Les premières enchères : L’hombre

Le premier jeu de cartes répertorié comportant des enchères est l’Hombre. C’est un jeu de la même famille que la Triomphe, mais d’apparition un peu postérieure. Il a bénéficié d’un succès encore plus large et plus durable. D’origine espagnole, il date du milieu du 17ème siècle, et sa pratique n’a pas disparu. Mais il a bénéficié de sa plus grande vogue au 18ème siècle, dans les milieux fortunés. C’était l’une des occupations favorites de ceux qui se rendaient dans les villes d’eaux. Les couleurs comportent dix cartes : il n’y a pas de 8, de 9 et de 10.

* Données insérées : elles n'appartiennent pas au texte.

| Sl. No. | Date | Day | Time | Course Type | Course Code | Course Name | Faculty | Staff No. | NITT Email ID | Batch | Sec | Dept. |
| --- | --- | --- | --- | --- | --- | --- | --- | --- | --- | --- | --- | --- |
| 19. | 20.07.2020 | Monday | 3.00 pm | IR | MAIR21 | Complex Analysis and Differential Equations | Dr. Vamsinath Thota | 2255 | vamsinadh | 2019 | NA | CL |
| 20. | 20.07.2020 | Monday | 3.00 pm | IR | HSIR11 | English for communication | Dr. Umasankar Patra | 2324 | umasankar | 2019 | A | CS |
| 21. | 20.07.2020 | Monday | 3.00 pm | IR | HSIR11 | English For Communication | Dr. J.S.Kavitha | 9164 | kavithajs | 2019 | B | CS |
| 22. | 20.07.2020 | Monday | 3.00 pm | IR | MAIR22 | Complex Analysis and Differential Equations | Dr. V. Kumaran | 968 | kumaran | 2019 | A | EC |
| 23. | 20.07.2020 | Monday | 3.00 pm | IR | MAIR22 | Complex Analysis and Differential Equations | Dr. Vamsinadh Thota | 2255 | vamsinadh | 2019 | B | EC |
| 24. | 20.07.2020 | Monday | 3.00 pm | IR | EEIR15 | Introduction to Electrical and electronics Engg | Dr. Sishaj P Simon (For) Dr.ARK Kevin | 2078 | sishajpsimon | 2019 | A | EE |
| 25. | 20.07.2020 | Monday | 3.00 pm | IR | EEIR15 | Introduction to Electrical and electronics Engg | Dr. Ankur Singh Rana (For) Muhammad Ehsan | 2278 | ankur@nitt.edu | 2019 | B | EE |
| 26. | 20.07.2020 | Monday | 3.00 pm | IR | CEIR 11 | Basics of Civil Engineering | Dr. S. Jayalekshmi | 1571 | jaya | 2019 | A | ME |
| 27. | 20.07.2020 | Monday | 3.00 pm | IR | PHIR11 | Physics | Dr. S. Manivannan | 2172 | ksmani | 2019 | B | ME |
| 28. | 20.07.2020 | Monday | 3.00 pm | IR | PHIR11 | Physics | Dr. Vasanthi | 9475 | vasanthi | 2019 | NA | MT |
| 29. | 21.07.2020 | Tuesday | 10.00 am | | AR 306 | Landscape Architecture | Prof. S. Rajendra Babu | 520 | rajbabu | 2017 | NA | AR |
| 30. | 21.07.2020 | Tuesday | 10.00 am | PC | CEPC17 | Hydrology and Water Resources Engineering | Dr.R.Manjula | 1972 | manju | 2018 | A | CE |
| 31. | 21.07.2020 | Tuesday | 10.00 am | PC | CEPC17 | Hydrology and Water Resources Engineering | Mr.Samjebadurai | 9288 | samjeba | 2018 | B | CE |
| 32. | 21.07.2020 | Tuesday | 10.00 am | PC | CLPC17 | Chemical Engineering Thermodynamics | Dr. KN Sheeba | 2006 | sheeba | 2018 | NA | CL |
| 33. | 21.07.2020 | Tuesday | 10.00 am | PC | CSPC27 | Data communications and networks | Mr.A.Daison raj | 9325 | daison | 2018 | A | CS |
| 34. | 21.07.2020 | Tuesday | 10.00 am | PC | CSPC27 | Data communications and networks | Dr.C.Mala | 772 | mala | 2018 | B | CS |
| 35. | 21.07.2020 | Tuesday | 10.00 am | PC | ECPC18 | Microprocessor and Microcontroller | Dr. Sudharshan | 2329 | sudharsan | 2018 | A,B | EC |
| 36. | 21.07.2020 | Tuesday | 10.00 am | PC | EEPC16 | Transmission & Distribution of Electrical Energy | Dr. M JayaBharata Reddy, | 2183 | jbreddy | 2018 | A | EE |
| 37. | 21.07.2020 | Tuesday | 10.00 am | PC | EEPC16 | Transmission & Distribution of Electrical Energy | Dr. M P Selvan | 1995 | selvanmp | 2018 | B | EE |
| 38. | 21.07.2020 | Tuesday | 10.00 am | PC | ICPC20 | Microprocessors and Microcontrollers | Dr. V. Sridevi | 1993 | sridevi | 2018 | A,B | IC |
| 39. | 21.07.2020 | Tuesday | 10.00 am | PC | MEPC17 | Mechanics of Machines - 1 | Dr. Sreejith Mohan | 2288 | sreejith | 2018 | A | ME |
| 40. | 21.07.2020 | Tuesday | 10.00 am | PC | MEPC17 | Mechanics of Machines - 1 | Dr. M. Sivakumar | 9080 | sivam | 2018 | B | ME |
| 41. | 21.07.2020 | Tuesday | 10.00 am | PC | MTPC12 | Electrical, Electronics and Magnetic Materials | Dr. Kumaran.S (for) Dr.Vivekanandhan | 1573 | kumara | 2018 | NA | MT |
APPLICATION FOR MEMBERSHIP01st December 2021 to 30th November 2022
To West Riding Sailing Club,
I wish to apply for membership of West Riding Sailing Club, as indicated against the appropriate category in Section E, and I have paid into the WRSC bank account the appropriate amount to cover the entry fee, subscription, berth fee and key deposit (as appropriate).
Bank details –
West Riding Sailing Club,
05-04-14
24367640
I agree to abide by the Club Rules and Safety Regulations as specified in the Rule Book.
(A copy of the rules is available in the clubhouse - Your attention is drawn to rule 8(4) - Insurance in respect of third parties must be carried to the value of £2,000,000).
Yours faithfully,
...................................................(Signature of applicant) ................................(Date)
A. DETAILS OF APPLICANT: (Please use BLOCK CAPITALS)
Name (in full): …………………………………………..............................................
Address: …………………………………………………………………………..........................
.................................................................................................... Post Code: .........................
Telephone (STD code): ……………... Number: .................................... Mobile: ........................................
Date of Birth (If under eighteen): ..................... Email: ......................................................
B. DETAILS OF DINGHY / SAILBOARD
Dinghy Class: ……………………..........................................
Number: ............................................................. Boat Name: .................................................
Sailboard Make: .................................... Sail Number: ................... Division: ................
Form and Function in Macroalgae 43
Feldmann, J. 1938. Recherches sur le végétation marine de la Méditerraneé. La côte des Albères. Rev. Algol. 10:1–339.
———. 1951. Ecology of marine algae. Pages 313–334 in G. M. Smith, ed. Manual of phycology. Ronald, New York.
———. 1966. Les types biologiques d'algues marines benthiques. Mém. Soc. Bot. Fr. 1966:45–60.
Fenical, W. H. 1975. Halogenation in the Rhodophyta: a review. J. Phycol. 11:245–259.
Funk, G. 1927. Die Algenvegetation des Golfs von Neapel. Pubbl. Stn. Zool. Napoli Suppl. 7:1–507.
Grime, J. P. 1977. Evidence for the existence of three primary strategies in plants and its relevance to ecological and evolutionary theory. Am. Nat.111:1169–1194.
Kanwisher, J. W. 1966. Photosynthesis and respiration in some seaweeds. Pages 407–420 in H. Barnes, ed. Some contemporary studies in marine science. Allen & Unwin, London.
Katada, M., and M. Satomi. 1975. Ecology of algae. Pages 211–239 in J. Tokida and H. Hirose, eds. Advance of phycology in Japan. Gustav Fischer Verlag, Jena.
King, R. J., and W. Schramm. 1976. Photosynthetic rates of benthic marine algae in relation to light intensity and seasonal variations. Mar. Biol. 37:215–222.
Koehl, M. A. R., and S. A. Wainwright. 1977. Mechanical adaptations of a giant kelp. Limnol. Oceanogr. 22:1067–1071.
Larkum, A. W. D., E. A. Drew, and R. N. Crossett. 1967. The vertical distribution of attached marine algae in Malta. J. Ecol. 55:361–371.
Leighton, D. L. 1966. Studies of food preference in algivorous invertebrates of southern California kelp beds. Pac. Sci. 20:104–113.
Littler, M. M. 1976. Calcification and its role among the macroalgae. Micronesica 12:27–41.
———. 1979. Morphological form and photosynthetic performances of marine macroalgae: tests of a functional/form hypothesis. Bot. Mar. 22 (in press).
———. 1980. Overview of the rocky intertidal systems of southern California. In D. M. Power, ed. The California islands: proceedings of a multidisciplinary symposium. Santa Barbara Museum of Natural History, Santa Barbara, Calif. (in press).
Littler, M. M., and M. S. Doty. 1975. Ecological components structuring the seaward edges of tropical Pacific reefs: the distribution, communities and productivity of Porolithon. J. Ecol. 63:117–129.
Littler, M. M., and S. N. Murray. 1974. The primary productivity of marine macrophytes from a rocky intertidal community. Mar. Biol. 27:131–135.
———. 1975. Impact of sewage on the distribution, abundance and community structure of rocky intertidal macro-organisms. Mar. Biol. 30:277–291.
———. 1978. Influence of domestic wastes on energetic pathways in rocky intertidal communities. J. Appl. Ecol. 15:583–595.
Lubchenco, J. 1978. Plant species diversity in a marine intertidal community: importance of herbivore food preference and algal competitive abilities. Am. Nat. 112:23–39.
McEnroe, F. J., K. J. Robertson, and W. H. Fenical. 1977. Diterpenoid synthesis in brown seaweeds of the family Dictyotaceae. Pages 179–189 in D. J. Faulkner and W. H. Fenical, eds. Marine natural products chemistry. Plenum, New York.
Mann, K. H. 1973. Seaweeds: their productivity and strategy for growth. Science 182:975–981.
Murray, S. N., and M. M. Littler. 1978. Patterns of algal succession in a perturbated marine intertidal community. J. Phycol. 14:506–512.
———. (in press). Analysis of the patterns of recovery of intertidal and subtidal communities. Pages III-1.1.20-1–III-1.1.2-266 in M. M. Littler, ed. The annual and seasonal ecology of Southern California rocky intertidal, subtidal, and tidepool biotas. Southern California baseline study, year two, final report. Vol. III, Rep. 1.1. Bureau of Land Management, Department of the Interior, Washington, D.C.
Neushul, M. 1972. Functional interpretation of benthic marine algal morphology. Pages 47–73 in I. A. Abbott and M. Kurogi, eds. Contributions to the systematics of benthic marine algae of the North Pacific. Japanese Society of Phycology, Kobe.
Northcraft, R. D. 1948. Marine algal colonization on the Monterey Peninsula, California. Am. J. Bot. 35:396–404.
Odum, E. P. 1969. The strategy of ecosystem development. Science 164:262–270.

L’ordre n’est pas le même dans les couleurs rouges et dans les couleurs noires. Cette subtilité, dont l’intérêt n’est pas évident, disparaîtra ensuite dans les jeux qui succèderont à l’Hombre. Différence plus importante avec le Bridge, la partie ne rassemble que trois participants, qui défendent chacun leurs intérêts. Au début d’une donne, chaque joueur reçoit 9 cartes. Il reste donc un talon de 13 cartes. Mais ce qui fait de l’Hombre un précurseur du Bridge, c’est l’existence d’un contrat, déterminé à la suite de ce que l’on peut considérer comme un premier embryon de séquence d’enchères.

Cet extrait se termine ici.